Last year painter Vincent Namatjira visited the Australian War Memorial along in Canberra, with other young artists from the Anangu Pitjantjatjara Yankunytjatjara (APY) Lands. It was during this trip that they saw first-hand how the memorial displays a largely non-Indigenous military perspective. Upon returning home to the APY Lands, Namatjira and others felt it was necessary to show an Indigenous understanding of this history, which lead to the exhibition Weapons for the soldier.
Showing at Araluen Arts Centre, Weapons for the Soldier brings together 41 Indigenous and non-Indigenous artists to reflect on warfare and the inherent drive to protect country, family and culture. Instigated by young male artists of the APY Lands, Namatjira along with Aaron Ken, Derek Thompson, Anwar Young and Kamurin Young, the show is supported by senior artists.
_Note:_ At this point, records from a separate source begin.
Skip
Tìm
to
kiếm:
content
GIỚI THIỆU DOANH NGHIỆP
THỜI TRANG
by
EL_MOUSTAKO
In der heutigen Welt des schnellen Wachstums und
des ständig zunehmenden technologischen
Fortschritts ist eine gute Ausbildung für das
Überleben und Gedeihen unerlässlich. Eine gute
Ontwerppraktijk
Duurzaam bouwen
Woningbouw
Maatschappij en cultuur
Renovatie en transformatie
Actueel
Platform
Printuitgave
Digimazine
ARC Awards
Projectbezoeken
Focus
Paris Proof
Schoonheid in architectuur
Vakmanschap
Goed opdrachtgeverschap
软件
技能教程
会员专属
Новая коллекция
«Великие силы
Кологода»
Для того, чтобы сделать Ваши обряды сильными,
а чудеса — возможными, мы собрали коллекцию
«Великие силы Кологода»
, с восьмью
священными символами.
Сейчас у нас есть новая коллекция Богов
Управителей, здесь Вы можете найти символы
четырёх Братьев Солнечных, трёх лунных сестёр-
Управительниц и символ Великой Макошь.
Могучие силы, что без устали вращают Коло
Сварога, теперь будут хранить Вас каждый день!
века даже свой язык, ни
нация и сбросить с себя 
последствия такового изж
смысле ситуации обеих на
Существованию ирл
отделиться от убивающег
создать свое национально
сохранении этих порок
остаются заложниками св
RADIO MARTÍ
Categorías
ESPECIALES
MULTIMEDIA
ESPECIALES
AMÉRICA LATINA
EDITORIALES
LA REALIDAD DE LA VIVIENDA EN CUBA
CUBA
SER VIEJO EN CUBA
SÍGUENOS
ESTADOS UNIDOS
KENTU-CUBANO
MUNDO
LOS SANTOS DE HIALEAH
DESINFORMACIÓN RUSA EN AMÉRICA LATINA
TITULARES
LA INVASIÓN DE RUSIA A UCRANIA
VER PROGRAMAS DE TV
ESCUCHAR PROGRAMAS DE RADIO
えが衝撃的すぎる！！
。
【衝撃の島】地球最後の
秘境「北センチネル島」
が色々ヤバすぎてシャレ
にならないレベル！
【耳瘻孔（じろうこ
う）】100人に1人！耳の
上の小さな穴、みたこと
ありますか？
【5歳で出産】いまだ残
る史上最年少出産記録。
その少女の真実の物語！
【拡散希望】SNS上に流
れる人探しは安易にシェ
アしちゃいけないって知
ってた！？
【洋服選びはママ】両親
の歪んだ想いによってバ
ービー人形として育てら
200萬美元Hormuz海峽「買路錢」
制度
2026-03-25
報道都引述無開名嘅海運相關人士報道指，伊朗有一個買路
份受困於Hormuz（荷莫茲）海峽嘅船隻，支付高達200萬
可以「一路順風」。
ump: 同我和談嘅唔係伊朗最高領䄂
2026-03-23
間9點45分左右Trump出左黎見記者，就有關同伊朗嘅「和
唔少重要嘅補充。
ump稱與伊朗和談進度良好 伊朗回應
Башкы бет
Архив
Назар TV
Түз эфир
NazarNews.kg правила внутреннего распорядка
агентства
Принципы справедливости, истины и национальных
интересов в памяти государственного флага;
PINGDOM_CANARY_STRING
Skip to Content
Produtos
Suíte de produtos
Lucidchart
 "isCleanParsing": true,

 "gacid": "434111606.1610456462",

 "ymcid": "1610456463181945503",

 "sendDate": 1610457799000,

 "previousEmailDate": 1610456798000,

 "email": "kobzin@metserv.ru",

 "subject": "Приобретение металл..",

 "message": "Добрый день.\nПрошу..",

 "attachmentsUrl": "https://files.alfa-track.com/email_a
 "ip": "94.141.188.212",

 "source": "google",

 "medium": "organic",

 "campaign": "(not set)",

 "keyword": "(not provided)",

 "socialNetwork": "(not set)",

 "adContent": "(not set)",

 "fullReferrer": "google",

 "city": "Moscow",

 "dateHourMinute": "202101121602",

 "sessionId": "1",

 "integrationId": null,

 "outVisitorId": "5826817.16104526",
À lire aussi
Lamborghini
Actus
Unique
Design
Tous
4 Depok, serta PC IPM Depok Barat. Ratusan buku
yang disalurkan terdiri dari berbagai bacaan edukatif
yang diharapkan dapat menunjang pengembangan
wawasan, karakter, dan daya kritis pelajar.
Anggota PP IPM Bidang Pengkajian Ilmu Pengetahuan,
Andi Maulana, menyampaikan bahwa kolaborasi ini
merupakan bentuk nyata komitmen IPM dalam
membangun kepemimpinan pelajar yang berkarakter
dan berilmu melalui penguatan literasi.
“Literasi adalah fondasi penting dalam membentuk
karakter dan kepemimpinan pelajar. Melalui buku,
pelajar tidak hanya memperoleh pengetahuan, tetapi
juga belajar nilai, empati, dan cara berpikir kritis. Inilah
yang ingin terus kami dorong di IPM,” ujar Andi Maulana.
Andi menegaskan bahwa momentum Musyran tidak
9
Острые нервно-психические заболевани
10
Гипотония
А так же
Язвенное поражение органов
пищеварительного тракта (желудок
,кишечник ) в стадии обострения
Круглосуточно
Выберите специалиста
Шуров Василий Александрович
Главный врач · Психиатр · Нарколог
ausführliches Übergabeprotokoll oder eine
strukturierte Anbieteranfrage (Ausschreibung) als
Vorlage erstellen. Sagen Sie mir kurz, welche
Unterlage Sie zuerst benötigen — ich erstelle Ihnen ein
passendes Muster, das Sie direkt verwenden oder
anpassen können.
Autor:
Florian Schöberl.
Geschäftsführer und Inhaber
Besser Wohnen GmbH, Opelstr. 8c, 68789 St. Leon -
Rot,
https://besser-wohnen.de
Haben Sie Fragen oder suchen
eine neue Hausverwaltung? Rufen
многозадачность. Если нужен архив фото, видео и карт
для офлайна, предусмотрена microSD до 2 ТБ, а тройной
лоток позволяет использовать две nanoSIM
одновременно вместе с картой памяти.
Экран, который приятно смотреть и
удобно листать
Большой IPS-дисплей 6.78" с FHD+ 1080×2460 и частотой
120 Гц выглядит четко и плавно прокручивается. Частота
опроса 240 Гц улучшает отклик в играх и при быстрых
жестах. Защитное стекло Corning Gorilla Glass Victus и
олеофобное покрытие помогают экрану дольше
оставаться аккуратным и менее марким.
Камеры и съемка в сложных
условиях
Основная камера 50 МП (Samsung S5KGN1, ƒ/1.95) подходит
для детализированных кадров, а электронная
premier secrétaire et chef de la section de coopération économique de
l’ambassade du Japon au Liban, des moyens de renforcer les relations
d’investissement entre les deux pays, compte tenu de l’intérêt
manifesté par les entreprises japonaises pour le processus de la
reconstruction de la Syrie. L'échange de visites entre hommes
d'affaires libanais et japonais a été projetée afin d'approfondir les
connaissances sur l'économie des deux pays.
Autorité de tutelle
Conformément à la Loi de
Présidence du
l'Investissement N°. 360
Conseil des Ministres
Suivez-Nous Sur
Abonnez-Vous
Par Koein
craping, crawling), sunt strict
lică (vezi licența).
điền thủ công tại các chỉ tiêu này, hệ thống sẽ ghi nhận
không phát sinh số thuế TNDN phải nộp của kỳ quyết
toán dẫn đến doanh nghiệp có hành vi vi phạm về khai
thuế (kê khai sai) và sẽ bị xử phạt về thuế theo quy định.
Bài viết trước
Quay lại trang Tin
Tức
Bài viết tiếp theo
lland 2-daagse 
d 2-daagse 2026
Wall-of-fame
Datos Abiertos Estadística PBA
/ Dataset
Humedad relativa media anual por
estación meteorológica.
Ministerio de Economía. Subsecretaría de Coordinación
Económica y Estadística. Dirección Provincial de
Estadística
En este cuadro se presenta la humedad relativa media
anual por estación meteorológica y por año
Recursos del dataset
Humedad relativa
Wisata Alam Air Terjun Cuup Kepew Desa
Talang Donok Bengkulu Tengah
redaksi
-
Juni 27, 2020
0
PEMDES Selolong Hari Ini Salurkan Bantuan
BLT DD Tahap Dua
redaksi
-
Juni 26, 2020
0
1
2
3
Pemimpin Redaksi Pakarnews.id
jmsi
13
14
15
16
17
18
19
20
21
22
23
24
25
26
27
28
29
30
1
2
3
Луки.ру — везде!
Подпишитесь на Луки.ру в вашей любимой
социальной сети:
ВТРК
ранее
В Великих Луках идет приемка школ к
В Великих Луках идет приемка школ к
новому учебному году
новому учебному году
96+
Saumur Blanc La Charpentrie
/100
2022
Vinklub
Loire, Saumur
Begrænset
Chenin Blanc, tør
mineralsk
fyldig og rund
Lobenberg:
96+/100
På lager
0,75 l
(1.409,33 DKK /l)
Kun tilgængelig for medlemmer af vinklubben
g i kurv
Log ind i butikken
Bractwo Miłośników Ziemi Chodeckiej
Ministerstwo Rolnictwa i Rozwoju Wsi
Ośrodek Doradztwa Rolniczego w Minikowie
In addition, the wide-spanning exhibition features the work of 14 invited artists who don’t work in the APY Lands, including Tony Albert, Brook Andrew, Shaun Gladwell, Richard Lewer, Uncle Charles ‘Chicka’ Madden and Ben Quilty.
As the first Anangu-curated exhibition involving non-Indigenous creators, Weapons for the Soldier looks at protection and warfare in varying ways. In particular Namatjira’s portraits of Indigenous soldiers give representation to an often-overlooked Indigenous military history. Backed by extensive research, many of Namatjira’s portraits are based on archival photos from World War I and they give recognition to Indigenous soldiers who volunteered their services, even though at that time they were not considered Australian citizens. “I did those paintings as a tributes,” explains Namatjira. “Back then they wouldn’t have been treated properly and they would have gone through a hard life. But they also stood up and volunteered.”
“Protecting country are key words and to me they sound very strong,” says Namatjira. “It’s keeping country strong and keeping culture strong.” For Namatjira, this partly involves the sharing of Indigenous culture and experiences through peaceful, artistic forms.
In this way, the show doesn’t merely take a military angle, but considers the overarching fight for Indigenous culture and pride, and how this links with the importance of creating art. “It’s not really only about the military,” says Namatjira. “It’s about coming together and connecting, and connecting other artists. Art can touch people, right? And that’s what I want to say.”
Weapons for the Soldier will tour regionally throughout Australia in 2019.